When I first read about DNA testing for dogs, I thought it would be one of those silly news items my husband and I could laugh at together. True, we were crazy about Lily, a rescue dog we guessed was a beagle mix, but surely we weren't the sort of ridiculous people who push their puppies in strollers, take their dogs to yoga, and pay $79.95 to determine the ancestry of their mutts, I thought smugly.
How quickly we become what we mock.
"That is awesome," my husband responded. "We have to do that."
Maybe I should have seen it coming. After all, we often speculated about Lily's mysterious past. A veterinarian discovered her four years ago, wandering along a country road - a friendly, well-trained adult dog with no collar, no tags, no microchip and apparently no one looking for her. How did a dog who clearly lives for human attention - at dog parks, she runs up to people, not other dogs - wind up alone and abandoned? I spun macabre stories about elderly owners dying in isolated farmhouses. Lily's innocent gaze gave away nothing.

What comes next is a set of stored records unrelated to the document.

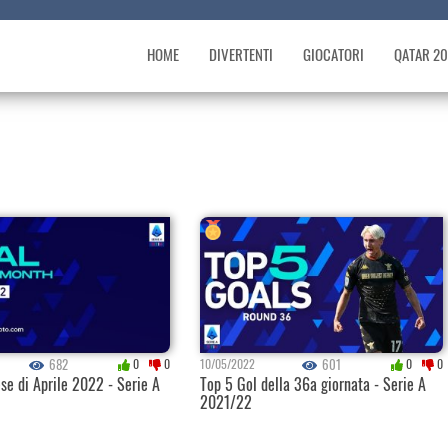
HOME
DIVERTENTI
GIOCATORI
QATAR 2
682
601
0
0
10/05/2022
0
0
ese di Aprile 2022 - Serie A
Top 5 Gol della 36a giornata - Serie A
2021/22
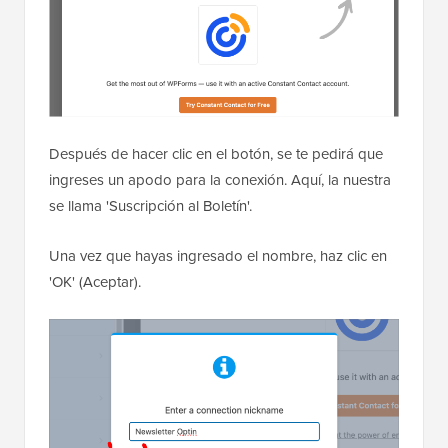
Después de hacer clic en el botón, se te pedirá que
ingreses un apodo para la conexión. Aquí, la nuestra
se llama 'Suscripción al Boletín'.
Una vez que hayas ingresado el nombre, haz clic en
'OK' (Aceptar).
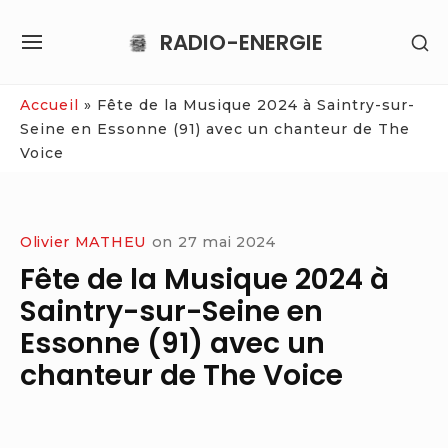
Skip
RADIO-ENERGIE
SH
to
SITE
SE
content
NAVIGATION
SI
Site Navigation
Accueil
»
Fête de la Musique 2024 à Saintry-sur-
Seine en Essonne (91) avec un chanteur de The
Voice
Olivier MATHEU
on
27 mai 2024
Fête de la Musique 2024 à
Saintry-sur-Seine en
Essonne (91) avec un
chanteur de The Voice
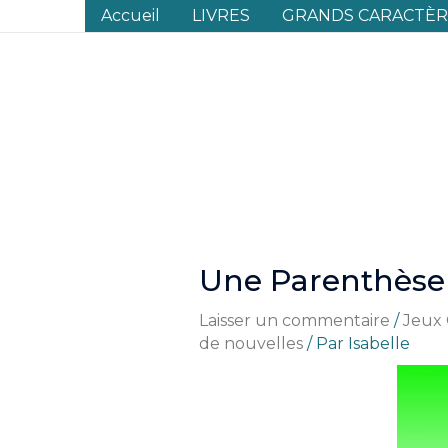
Aller
Accueil
LIVRES
GRANDS CARACTÈRE
au
contenu
Une Parenthèse
Laisser un commentaire
/
Jeux
de nouvelles
/ Par
Isabelle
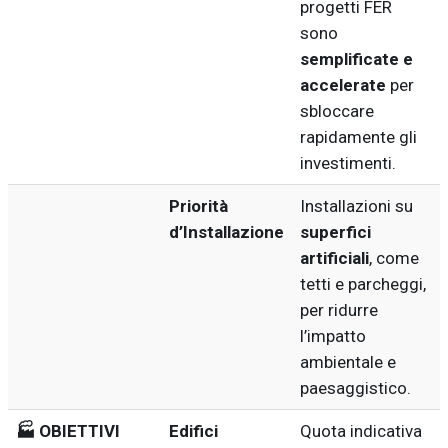
progetti FER
sono
semplificate e
accelerate
per
sbloccare
rapidamente gli
investimenti.
Priorità
Installazioni su
d’Installazione
superfici
artificiali
, come
tetti e parcheggi,
per ridurre
l’impatto
ambientale e
paesaggistico.
🏭 OBIETTIVI
Edifici
Quota indicativa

"I don't think that's a beagle, honey," my mother said in the pitying tone one might use to explain that the chihuahua I'd brought back from a Mexican vacation was, in fact, a sewer rat. She guessed Lab.
Now we could know for sure.
Certainly, there are reasons besides idle curiosity to test a dog's DNA. Dog lovers in Connecticut recently tested a shelter dog that looked like a pit bull: They discovered she was a mix of boxer, bull terrier, cocker spaniel and bulldog, which they hope will make her more adoptable. With Ontario's pit bull ban, DNA testing could save some dogs' lives.
We had no such lofty justifications; Lily looks more like a baby harp seal than a pit bull. The hair-covered clothes and beagle-sized Halloween costumes in our closet point toward the "crazy dog people" explanation.
And so I found myself wrestling with Lily, trying to swab her cheek with a thin, bristle-head brush supplied by MMI Genomics. The lab offered tips: "If your pet is active and/or difficult to swab, try collecting the DNA sample while your pet is quietly resting."
Ha. When your dog wakes up to find a long bristle brush inside its mouth, he or she will not be "quietly resting" for long. Lily resisted the DNA collection with the zeal of a privacy advocate, but at last I got a sufficient sample.
Weeks later, the fateful envelope arrived. Sensing the excitement, Lily jumped on her hind legs to sniff the letter.
The big reveal: Mostly beagle, with a trace of cocker spaniel. Vindication!
Has this knowledge transformed Lily's life? Not at all, except for the extra treats she enjoyed as we celebrated the results.
Though we proudly hung the "heritage breed test" certificate by her food bowl, knowing her supposed ancestry hasn't changed much for us, either.
Lily has seen me through an international move and countless personal crises. She's let me cry into her fur, and I've stayed up all night rubbing her tummy when she was sick. The laboratory could have told me she's part dingo, part mutant raccoon, and I'd still love this mutt with all my heart.
Now we have an answer when people ask, "What kind of dog is that?"
But there's only one true reply to that question, no matter what the DNA says: "The best kind."